Unsteady Surface Pressure Characterization on Launch Vehicle in Liftoff Configuration

Abstract

Acquisition of unsteady pressure using remote scanners can provide practical advantages over making the same measurements directly using flush-mounted pressure transducers. However, pneumatic distortion of the signal is introduced by the tubing between the sensing module and surface port. This typically limits the usefulness of such measurements to averaged, steady data only, restricting the application of pressure scanners for unsteady pressure measurements in wind-tunnel and flight-testing applications. In this work, unsteady pressure on the surface of a 1.75%-scale model of the NASA Space Launch System Block 1B Cargo vehicle was remotely measured using an electronic scanning pressure module at the NASA Langley Research Center 14-by 22-Foot Subsonic Tunnel.

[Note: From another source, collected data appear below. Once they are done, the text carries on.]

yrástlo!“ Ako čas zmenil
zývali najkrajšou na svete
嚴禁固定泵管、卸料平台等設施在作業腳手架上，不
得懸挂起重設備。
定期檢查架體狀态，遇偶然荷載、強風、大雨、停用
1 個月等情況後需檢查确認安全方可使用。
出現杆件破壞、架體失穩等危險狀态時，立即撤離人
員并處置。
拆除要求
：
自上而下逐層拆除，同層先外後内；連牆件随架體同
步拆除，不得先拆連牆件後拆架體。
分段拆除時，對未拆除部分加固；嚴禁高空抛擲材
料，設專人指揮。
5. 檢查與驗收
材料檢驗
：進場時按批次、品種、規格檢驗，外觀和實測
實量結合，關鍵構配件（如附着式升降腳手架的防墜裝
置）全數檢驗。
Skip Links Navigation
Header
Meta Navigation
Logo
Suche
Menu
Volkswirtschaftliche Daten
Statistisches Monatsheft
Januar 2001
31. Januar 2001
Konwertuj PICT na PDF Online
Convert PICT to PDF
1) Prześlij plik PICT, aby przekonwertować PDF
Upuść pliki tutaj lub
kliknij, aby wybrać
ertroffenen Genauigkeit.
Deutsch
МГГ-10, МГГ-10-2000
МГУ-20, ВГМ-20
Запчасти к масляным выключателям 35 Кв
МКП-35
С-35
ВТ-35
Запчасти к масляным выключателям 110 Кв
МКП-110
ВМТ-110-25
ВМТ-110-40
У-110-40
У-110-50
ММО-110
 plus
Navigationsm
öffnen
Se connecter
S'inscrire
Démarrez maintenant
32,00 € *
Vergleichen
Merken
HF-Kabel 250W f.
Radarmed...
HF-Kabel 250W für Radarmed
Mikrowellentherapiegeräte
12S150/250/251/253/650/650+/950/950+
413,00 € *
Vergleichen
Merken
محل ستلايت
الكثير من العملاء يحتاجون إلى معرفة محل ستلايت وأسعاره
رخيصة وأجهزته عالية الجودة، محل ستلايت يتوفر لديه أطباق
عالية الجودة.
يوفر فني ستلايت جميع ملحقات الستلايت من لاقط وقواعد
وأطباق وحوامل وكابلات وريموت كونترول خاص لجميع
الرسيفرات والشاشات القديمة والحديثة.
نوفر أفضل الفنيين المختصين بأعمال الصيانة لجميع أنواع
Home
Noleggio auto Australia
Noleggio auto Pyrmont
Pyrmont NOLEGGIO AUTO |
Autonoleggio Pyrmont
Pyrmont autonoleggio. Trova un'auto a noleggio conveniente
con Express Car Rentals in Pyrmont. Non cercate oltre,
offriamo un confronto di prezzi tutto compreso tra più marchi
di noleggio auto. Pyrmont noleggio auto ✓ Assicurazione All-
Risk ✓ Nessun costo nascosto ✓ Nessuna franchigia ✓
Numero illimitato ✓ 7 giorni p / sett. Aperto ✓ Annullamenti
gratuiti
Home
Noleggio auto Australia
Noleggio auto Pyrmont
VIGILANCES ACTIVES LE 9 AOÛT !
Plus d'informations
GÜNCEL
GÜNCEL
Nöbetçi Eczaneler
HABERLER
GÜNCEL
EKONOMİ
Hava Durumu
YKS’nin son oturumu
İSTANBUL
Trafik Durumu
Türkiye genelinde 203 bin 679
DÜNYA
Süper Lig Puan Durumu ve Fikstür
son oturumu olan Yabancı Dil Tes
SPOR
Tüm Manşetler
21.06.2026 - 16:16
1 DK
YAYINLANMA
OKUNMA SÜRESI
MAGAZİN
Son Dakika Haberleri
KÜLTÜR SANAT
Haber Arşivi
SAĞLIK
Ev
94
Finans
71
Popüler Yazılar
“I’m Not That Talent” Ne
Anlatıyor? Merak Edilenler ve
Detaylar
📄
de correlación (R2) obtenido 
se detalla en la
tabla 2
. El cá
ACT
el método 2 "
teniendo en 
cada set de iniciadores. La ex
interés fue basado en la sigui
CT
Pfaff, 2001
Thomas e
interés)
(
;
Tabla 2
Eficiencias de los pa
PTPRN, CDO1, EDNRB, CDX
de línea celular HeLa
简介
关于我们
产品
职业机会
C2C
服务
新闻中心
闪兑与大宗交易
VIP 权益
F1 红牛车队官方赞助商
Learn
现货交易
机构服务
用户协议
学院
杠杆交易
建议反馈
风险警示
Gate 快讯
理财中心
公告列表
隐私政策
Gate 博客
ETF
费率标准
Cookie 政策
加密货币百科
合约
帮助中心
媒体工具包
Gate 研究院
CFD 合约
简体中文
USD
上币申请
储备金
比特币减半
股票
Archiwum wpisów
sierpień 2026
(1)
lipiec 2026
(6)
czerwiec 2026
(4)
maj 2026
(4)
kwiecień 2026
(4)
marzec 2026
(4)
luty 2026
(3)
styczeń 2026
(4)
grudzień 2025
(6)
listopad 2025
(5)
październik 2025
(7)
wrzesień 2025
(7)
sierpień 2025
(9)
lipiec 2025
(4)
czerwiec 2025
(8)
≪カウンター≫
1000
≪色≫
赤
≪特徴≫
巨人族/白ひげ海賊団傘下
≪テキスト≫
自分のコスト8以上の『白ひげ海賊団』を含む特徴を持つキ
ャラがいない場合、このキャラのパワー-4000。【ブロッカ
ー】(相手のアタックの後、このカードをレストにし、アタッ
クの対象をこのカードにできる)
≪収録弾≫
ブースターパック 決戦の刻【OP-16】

Subsequent reconstruction using an empirically tuned, Wiener-filtered inverse transfer function produced excellent agreement compared to nearby surface-mounted transducers within a usable bandwidth of approximately 500 Hz. Interactions between the launch vehicle and the support tower produced strong oscillations that were absent in the vehicle-alone configuration, and it is likely that the wake interaction leads to a resonant flow response when the launch tower is immediately downstream of the vehicle.